The bow and stern hatches use a wonderful seal that doesn't use a neoprene cover which makes them very fast in terms of getting into a hatch easily. Historically they have been very dry. In fact when I paddle here in North Carolina in the spring, when the water is cold and the air is warm, the hatches seal so well that the cool water has cooled the warm air in the stern, causing it to contract, sucking the stern hatch down so much that I couldn't get it open very easily. In fact there was so much suction that the hull was slightly 'oil canned' in. But when the hatch cover was released the hull immediately popped back out. I have actually had this happen twice. The seal is that good. However, in Alaska where so many of the beaches were gravel, small bits of gravel would get in the seal of the hatch prevent a good seal. I routinely had more water in the compartments than I would have liked to see. It was just very hard in that environment to keep the seals free of debris. I would still call it user error.

My kayak has a rudder - though it is available with a skeg - I chose the rudder so as not to give up the storage space in the stern. The rudder is beautifully made with 'Gas pedal' style controls. They are easily adjustable, by flipping a tab sideways you can adjust the placement of the pedals which works well. Though I would like to be able to move the pedals with the same tab that locks and unlocks them (with my hand) instead of having to use my foot to slide the pedal back and forward. I have written about the difference between rudder and skeg so I won't go into them here, but I am starting to think of a rudder as a skeg on steroids, that post is coming soon.

A few complaints. The boat scratches very easily. I wouldn't mind so much if she wasn't so damn pretty. I have bought the Novus polish/scratch repair system which works well, but doesn't amaze me with its results. I am sure this is just the nature of the plastic used, and there probably isn't much that can be done about it. The first real scratch occurred while assisting someone with a rescue, I slid my paddle under a bungie and left a long scratch in the deck. I would like it to be a bit more scratch resistant.

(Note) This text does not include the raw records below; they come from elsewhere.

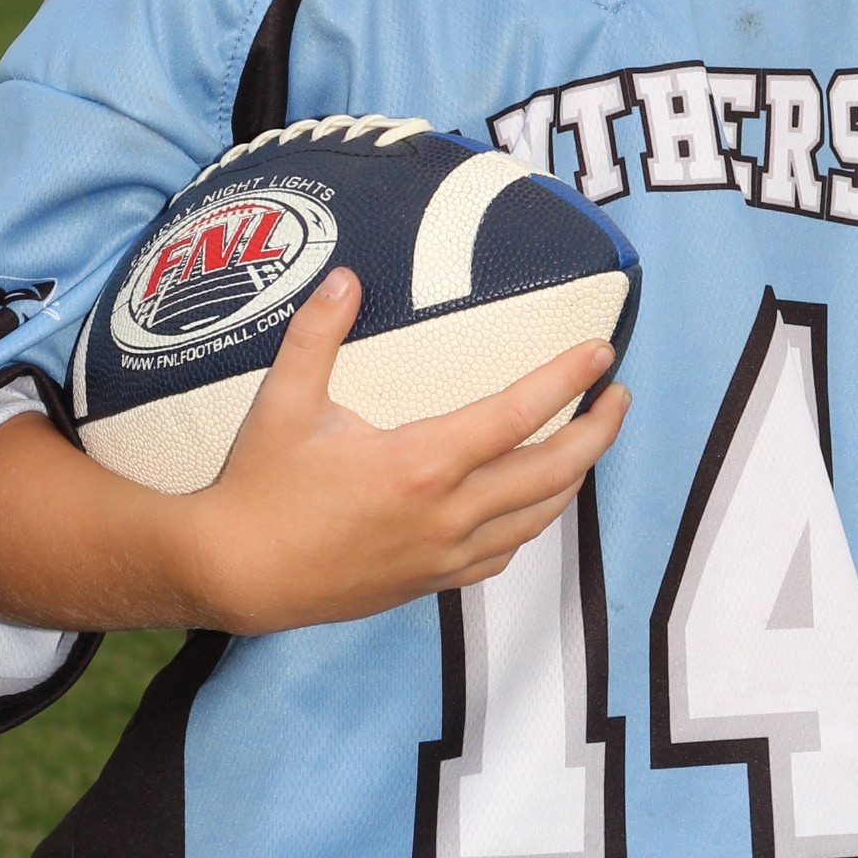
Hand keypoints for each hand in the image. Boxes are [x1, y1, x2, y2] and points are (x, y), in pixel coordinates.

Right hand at [169, 265, 626, 633]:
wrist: (237, 575)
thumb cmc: (260, 486)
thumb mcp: (284, 403)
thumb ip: (317, 334)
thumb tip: (346, 275)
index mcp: (422, 464)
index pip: (518, 414)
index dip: (566, 379)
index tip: (602, 352)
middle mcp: (447, 514)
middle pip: (552, 471)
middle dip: (598, 432)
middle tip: (620, 397)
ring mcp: (444, 554)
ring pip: (537, 517)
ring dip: (573, 477)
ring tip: (590, 442)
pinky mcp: (431, 582)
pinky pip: (504, 553)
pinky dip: (531, 522)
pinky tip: (532, 502)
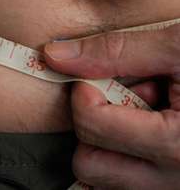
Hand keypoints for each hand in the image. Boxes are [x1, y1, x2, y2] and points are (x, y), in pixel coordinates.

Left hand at [44, 25, 179, 188]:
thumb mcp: (177, 47)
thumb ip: (117, 51)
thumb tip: (56, 55)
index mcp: (178, 145)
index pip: (91, 126)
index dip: (85, 91)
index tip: (99, 76)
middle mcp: (176, 179)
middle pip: (89, 163)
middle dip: (93, 125)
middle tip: (119, 97)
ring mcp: (172, 188)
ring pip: (104, 180)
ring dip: (110, 144)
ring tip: (144, 112)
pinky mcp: (170, 185)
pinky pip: (124, 184)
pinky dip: (125, 157)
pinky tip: (148, 128)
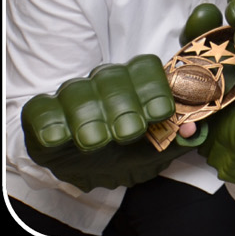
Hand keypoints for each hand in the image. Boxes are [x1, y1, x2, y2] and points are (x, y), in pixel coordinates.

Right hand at [21, 55, 193, 191]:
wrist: (86, 167)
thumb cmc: (126, 150)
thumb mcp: (156, 149)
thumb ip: (177, 138)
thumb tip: (193, 130)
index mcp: (134, 83)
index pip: (145, 68)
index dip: (155, 87)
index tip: (161, 113)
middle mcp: (103, 82)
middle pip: (113, 79)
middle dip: (124, 105)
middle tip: (130, 133)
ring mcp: (71, 95)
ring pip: (78, 92)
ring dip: (90, 116)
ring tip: (97, 141)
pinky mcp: (41, 112)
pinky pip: (41, 108)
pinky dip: (50, 122)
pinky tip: (60, 137)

When the kayak is empty it handles beautifully. It tracks well without the rudder down, and with the rudder down the kayak is unbelievably solid in wind coming from all points of the compass. She is a very impressive kayak in this regard. But, when fully loaded in a following sea she wants very much to Lee cock. (turn flat to the waves). I am sure this is because with more weight she is sitting lower in the water and the waves pushing the stern have more to push against. Even with the rudder all the way over and correcting with paddle strokes she was hard work in a following sea (when fully loaded).  I don't know enough about designing kayaks to know if this is something that could be corrected through design changes. I say over and over again that everything in a kayak is a trade off and I am sure this is a trade off of some sort. That is my only performance short coming in this highly versatile kayak.

I would, and have recommended this kayak to others. The few times that I have let others paddle her they have all cursed me afterwards because she is such an impressive paddle. I would buy this kayak again in a heartbeat. She is as comfortable on a day trip with no gear as she is for a month in Alaska. She is beautifully designed, and finished with a great deal of thought going into so many aspects of the finished product. She is as fast, as stable and easy to roll as any high end kayak on the market, but as I said above at a less expensive price than any composite boat. I will be paddling her - happily - for many years to come.